Over the last week, I have had several calls and emails about the impact of lower prices on the profitability of oil and gas drilling funds that have recently begun drilling or producing. The answer is much more complicated than the question. The best way to frame the question is “how will the profit margin be affected?” To answer that, we need to look at both revenue and expenses.
Most financial advisers and investors that have significant experience with this asset type know that oil and gas wells generally provide “flush” production over their first one to five years. If a fund takes six to eighteen months to drill the wells, that means that one would hope to see a 100% “cash on cash” return – irrespective of any tax benefit (which is how unfortunately many poor performing funds are sold) in the first five years of production. Since most funds take about six months to start distributions, that translates into having all of the initial investment back in five and a half years. I like to think of most drilling funds as an opportunity to “reverse dollar cost average out of oil and natural gas”. What I mean by this is that a principal sum is invested, and the returns depend on competent drilling and production. The variable is the price over the time of production. One hopes for higher prices through the period of flush production, and risk is dispersed by the range of the flush production period.
Although there may be a lag of six to twelve months, falling prices also usually mean falling expenses. As prices fall, some oil in tight formations or narrow pay zones cannot be economically produced. Less oil production results in less demand for steel, concrete, labor, leases and drilling rig rental rates. Further, since many independent operators have debt on their business, when prices fall and revenues drop, they may be prone to sell assets like leases as well as their services at a discount in order to make loan payments. AOG Wealth Management does not use any drilling funds that utilize leverage, so in this scenario, “cash is king” and a savvy sponsor can get bargain prices on leases, equipment, steel, concrete, rig rates and other supplies. Lower oil prices can reduce profits, but if accompanied by lower costs, the margin can remain attractive.
One of the best ways to hedge risk and opportunity on drilling programs is to spread investments across several programs and several years. This is also compatible with the AOG philosophy of using programs over several years to maximize the tax benefits. It is impossible to predict demand and pricing in advance. One can prognosticate that fossil fuels will be in demand for at least the next five years. An excellent strategy is to build an “energy ladder” as part of an overall diversified portfolio that includes smart tax management, investment in assets classes and programs that have low or even negative correlation to the stock market, and planning in advance to reinvest tax savings and distributions in out-of-favor assets that have solid future expectations.

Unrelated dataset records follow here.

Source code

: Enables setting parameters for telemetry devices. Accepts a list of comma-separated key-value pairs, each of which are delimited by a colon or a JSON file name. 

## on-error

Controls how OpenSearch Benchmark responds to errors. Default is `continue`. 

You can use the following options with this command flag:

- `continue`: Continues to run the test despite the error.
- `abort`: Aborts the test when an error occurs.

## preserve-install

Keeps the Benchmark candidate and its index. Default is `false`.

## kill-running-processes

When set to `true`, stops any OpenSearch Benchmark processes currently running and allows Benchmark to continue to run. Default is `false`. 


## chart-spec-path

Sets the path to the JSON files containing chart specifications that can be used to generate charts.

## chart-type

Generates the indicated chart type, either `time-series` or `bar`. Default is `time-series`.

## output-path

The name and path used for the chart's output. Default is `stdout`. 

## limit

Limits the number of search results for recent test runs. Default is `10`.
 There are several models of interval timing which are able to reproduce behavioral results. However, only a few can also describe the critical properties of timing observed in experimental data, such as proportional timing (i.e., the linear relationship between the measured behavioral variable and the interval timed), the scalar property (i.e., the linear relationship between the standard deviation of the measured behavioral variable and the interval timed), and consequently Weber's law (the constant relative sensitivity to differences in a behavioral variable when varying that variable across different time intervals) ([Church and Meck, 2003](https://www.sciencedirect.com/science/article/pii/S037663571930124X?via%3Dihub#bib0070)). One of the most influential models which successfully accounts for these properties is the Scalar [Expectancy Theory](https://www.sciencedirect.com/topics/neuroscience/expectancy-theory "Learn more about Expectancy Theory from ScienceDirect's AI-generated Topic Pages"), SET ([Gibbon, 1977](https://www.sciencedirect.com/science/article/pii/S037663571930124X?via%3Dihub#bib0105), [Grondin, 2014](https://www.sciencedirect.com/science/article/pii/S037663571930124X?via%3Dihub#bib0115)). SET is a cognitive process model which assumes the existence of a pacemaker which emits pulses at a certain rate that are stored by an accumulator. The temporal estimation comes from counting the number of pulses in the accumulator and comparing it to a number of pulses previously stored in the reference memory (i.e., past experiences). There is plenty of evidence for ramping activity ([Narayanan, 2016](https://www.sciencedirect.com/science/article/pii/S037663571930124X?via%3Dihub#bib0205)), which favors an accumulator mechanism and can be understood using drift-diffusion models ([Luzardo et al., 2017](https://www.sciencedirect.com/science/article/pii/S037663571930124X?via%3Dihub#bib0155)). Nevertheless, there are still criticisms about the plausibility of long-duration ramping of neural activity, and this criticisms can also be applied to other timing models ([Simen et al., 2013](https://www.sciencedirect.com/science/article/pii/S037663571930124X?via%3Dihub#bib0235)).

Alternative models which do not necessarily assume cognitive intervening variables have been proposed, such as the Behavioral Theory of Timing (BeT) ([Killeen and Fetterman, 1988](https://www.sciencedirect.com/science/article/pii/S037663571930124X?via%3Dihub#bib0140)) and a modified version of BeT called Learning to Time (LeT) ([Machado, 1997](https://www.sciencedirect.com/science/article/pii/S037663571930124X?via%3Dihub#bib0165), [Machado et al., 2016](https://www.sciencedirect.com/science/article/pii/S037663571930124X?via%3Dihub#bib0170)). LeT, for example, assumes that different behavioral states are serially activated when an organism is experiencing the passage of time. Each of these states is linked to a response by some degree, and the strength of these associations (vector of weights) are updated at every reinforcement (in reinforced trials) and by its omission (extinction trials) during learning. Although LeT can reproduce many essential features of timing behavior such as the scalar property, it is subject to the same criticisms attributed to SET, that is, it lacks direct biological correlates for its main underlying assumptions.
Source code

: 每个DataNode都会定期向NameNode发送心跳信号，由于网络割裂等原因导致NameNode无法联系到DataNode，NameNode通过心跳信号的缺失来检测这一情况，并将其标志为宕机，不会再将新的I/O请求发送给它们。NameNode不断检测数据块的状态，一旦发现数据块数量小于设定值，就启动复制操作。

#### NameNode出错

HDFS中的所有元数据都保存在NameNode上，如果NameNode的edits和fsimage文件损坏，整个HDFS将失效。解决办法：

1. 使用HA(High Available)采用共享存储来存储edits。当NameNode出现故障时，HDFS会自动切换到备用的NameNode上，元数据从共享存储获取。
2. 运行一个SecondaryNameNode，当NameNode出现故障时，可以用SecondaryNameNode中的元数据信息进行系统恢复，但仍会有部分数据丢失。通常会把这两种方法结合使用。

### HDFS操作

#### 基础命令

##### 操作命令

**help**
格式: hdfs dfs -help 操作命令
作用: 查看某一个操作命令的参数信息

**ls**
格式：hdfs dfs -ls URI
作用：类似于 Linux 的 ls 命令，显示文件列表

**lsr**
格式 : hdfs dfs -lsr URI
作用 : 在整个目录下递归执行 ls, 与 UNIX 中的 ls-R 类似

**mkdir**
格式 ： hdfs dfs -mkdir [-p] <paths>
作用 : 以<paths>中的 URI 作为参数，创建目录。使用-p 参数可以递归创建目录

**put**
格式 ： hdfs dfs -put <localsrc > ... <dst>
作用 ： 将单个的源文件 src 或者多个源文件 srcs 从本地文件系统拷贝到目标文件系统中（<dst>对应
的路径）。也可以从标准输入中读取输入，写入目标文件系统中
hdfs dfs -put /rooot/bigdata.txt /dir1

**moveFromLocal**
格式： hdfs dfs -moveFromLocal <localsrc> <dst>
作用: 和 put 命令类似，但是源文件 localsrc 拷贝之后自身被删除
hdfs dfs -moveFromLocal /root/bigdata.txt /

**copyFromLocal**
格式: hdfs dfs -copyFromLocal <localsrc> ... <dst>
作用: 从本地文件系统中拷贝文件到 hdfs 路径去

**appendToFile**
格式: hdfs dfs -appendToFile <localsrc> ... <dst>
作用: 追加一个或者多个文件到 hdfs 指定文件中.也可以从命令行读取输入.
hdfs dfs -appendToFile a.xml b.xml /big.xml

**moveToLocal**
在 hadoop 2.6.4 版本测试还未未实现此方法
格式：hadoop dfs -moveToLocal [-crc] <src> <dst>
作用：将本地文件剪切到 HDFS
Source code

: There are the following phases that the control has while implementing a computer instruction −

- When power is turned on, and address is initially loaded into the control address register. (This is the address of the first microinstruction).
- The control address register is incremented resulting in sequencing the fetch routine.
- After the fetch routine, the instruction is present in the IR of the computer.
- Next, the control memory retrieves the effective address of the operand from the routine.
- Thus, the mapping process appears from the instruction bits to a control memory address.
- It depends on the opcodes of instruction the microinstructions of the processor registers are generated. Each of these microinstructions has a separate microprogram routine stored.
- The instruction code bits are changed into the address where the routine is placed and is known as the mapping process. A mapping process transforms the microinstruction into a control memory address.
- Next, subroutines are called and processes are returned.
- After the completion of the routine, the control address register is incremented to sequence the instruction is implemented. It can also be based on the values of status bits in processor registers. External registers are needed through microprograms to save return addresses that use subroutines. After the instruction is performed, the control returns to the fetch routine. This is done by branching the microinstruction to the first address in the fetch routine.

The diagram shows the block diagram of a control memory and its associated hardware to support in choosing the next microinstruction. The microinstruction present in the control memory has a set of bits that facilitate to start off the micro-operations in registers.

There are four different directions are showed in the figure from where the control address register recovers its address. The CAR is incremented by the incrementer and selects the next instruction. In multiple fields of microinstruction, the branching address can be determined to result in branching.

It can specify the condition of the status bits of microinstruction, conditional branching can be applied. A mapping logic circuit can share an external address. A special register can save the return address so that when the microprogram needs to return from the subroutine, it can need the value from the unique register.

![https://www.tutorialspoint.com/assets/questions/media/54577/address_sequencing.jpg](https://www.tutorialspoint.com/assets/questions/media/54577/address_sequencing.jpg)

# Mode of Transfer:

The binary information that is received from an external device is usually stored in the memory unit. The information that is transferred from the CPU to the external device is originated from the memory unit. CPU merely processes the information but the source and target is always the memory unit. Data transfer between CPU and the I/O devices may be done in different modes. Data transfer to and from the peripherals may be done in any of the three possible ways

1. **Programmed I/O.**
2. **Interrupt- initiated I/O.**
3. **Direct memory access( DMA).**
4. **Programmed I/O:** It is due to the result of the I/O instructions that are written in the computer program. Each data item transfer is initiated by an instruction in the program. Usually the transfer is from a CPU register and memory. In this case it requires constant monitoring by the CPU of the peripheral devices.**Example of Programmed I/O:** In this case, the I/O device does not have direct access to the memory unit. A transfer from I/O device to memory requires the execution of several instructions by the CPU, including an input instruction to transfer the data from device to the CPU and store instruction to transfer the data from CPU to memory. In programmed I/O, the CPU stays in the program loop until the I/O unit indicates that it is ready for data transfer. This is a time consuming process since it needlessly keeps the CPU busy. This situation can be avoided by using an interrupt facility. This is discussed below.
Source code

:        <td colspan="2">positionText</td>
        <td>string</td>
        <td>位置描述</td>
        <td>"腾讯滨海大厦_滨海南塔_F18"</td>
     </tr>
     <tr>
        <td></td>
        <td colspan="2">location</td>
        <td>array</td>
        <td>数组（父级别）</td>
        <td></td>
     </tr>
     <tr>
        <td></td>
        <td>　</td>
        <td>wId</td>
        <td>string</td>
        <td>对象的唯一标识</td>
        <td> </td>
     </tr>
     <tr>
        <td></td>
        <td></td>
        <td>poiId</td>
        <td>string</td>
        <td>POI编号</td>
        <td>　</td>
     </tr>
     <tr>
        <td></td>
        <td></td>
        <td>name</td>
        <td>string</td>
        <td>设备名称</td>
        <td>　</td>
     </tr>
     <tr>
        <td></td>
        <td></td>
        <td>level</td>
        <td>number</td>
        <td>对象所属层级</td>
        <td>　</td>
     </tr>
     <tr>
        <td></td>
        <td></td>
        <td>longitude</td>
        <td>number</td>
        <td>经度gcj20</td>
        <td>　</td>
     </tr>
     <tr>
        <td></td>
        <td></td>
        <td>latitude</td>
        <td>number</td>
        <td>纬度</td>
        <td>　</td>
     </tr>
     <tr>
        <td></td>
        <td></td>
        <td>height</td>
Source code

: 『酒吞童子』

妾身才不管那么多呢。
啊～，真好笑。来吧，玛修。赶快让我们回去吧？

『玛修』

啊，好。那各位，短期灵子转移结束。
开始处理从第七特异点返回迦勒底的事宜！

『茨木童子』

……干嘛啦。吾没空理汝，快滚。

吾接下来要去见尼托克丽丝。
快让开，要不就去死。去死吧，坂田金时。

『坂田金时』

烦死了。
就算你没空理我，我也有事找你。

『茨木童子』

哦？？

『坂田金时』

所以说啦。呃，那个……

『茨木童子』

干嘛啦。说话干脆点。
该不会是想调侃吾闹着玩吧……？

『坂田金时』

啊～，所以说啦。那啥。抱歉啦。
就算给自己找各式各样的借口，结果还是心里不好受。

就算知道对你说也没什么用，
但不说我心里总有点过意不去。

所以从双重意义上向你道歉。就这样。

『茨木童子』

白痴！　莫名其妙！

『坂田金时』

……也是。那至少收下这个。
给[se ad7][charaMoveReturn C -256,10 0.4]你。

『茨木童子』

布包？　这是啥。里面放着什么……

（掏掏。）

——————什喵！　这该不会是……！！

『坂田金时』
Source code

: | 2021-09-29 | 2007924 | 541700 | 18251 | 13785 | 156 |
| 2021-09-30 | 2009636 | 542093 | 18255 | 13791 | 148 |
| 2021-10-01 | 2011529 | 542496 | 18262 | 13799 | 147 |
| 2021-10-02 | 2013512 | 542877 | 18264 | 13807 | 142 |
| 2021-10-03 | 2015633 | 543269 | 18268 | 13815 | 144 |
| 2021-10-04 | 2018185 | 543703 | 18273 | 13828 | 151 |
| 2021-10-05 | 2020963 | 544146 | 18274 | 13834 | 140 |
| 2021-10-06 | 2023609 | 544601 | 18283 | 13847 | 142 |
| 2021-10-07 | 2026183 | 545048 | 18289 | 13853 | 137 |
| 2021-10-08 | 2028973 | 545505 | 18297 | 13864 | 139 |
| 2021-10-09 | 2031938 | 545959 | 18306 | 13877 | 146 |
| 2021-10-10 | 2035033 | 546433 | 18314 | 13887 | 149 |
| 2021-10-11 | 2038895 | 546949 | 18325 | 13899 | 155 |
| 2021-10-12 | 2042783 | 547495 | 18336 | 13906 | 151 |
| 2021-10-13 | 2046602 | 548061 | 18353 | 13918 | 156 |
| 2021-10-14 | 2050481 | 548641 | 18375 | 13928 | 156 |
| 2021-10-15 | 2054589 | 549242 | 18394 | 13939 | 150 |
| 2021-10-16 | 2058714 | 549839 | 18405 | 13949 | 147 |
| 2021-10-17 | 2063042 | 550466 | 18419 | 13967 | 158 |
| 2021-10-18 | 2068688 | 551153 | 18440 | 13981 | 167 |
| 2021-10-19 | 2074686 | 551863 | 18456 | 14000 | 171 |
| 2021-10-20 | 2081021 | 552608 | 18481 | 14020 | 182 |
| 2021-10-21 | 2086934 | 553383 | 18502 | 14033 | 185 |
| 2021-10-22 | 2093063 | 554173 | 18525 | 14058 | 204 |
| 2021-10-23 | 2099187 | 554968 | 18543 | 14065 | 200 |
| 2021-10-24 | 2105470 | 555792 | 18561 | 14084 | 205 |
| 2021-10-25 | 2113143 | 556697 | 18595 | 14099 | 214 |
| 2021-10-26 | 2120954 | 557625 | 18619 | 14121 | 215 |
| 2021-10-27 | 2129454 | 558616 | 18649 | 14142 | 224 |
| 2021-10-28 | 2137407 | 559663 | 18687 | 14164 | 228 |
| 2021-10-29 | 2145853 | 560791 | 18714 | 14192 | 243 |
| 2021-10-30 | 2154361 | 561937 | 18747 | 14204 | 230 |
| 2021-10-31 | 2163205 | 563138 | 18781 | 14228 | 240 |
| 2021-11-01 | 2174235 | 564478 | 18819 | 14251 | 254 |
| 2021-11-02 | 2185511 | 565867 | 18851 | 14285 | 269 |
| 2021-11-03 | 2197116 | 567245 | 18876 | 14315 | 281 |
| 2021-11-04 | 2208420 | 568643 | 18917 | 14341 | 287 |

Oil and gas exploration, development, and production activities inherently involve highly speculative activities in which results cannot be exactly predicted and which necessarily involve risk of loss of one’s entire investment. Investment in the partnership is suitable only for “accredited investors” within the meaning of Regulation D defined by the Securities and Exchange Commission under the Securities Act of 1933 and amended by the The Dodd–Frank Wall Street Reform and Consumer Protection Act which requires investors to possess the financial ability and willingness to accept the high risks and lack of liquidity inherent in the partnership. All of the information furnished in connection with a partnership is derived through the use of scientific or other techniques associated with the oil and gas business, and, as such, should not be relied upon as statements of fact. Any reserve estimates, price calculations, price forecasts, exploration potential, predictions, or similar information contained in the material furnished in connection with a partnership are, or may well be, estimates only and may not be indicative of actual results. Legal and Tax professionals should be consulted before any investment is considered in a project.